Durissimo è stato soprattutto per lei il distacco dal marito e dalla figlia, ed è estremamente doloroso constatare che il ricongiungimento familiare in Europa somiglia più a una chimera che a una possibilità. A causa degli eventi di questi giorni, per il marito e per la figlia di O. si aprono grandi punti interrogativi sulla loro sicurezza che, forse, solo un’altra lettera di presentazione potrebbe riuscire a risolvere.
Ho raccontato in breve questa storia che mi riguarda da vicino e che è assai simile a quelle che centinaia di giornalisti internazionali che abbiamo coperto l’Afghanistan negli anni scorsi o più recentemente conosciamo, per rendere visibile e concreto il perché dell’urgente richiesta di aiuto da parte di migliaia di persone, soprattutto giovani, e non solo donne, che ci è arrivata in queste ore.

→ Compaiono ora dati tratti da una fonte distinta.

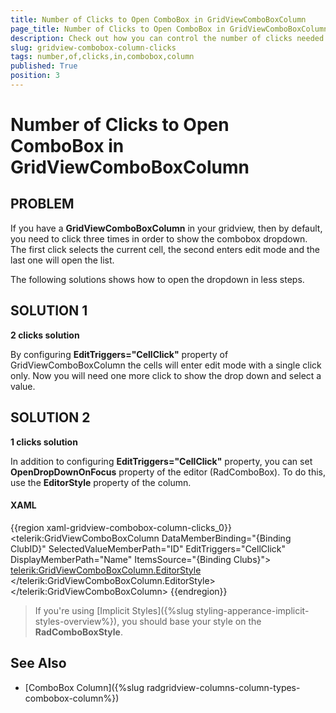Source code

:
 ```yaml
---
title: Number of Clicks to Open ComboBox in GridViewComboBoxColumn
page_title: Number of Clicks to Open ComboBox in GridViewComboBoxColumn
description: Check out how you can control the number of clicks needed to change the value of the ComboBox Column within RadGridView - Telerik's {{ site.framework_name }} DataGrid.
slug: gridview-combobox-column-clicks
tags: number,of,clicks,in,combobox,column
published: True
position: 3
---
```


# Number of Clicks to Open ComboBox in GridViewComboBoxColumn

## PROBLEM

If you have a __GridViewComboBoxColumn__ in your gridview, then by default, you need to click three times in order to show the combobox dropdown. The first click selects the current cell, the second enters edit mode and the last one will open the list.

The following solutions shows how to open the dropdown in less steps.

## SOLUTION 1

__2 clicks solution__

By configuring __EditTriggers="CellClick"__ property of GridViewComboBoxColumn the cells will enter edit mode with a single click only. Now you will need one more click to show the drop down and select a value.

## SOLUTION 2

__1 clicks solution__

In addition to configuring __EditTriggers="CellClick"__ property, you can set __OpenDropDownOnFocus__ property of the editor (RadComboBox). To do this, use the __EditorStyle__ property of the column. 

#### __XAML__  
{{region xaml-gridview-combobox-column-clicks_0}}
	<telerik:GridViewComboBoxColumn DataMemberBinding="{Binding ClubID}"
					SelectedValueMemberPath="ID"
					EditTriggers="CellClick"
					DisplayMemberPath="Name"
					ItemsSource="{Binding Clubs}">
	    <telerik:GridViewComboBoxColumn.EditorStyle>
		<Style TargetType="telerik:RadComboBox">
		    <Setter Property="OpenDropDownOnFocus" Value="True"/>
		</Style>
	    </telerik:GridViewComboBoxColumn.EditorStyle>
	</telerik:GridViewComboBoxColumn>
{{endregion}}

>If you're using [Implicit Styles]({%slug styling-apperance-implicit-styles-overview%}), you should base your style on the __RadComboBoxStyle__.

## See Also  
 * [ComboBox Column]({%slug radgridview-columns-column-types-combobox-column%})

Per questo motivo, da quattro giorni, in molti ci siamo spesi per fornire lettere di presentazione ai colleghi che ne hanno fatto richiesta e che hanno lavorato con noi o che sono freelance associati all’organizzazione internazionale di cui sono rappresentante eletto, il Frontline Freelance Register.
In difesa e aiuto nei confronti dei giornalisti, delle giornaliste freelance afghani, e anche dei nostri fixer locali, sia per coloro che fanno parte del nostro network, che per coloro che ne sono fuori, abbiamo deciso di amplificare l’iniziativa del CPJ (Committee to protect journalists) e della CFWIJ (Coalition for Women in Journalism) che offre a chi ne fa richiesta un passaggio sicuro, preferibilmente verso il Canada.
Infine, stiamo attingendo al nostro speciale fondo di assistenza per i fixer locali che iniziano ad avere gravi problemi di sussistenza economica. L’aspetto più interessante di questa iniziativa è che chi ne farà richiesta potrà chiedere protezione, ricollocamento e trasferimento sicuro anche per i propri familiari.
Purtroppo le politiche europee sulla migrazione puntano a salvaguardare l’individuo ma non si pensa mai quanto sia importante e vitale, come la storia di O. dimostra, il rapporto con i familiari più stretti, specie per le donne già madri. In questo, il Canada ha fatto un enorme passo in avanti e si spiega così anche la quantità di richieste che sta aumentando di giorno in giorno. Ora i talebani promettono un Emirato light.
Staremo a vedere se si tratterà di un make up benfatto e se, in questa scelta strategica, non toccherà ancora alle donne – soprattutto delle province periferiche e rurali – essere le prime vittime dei nuovi governanti.
Per questo le richieste continuano ad arrivare e noi continuiamo ad esaudirle senza fermarci.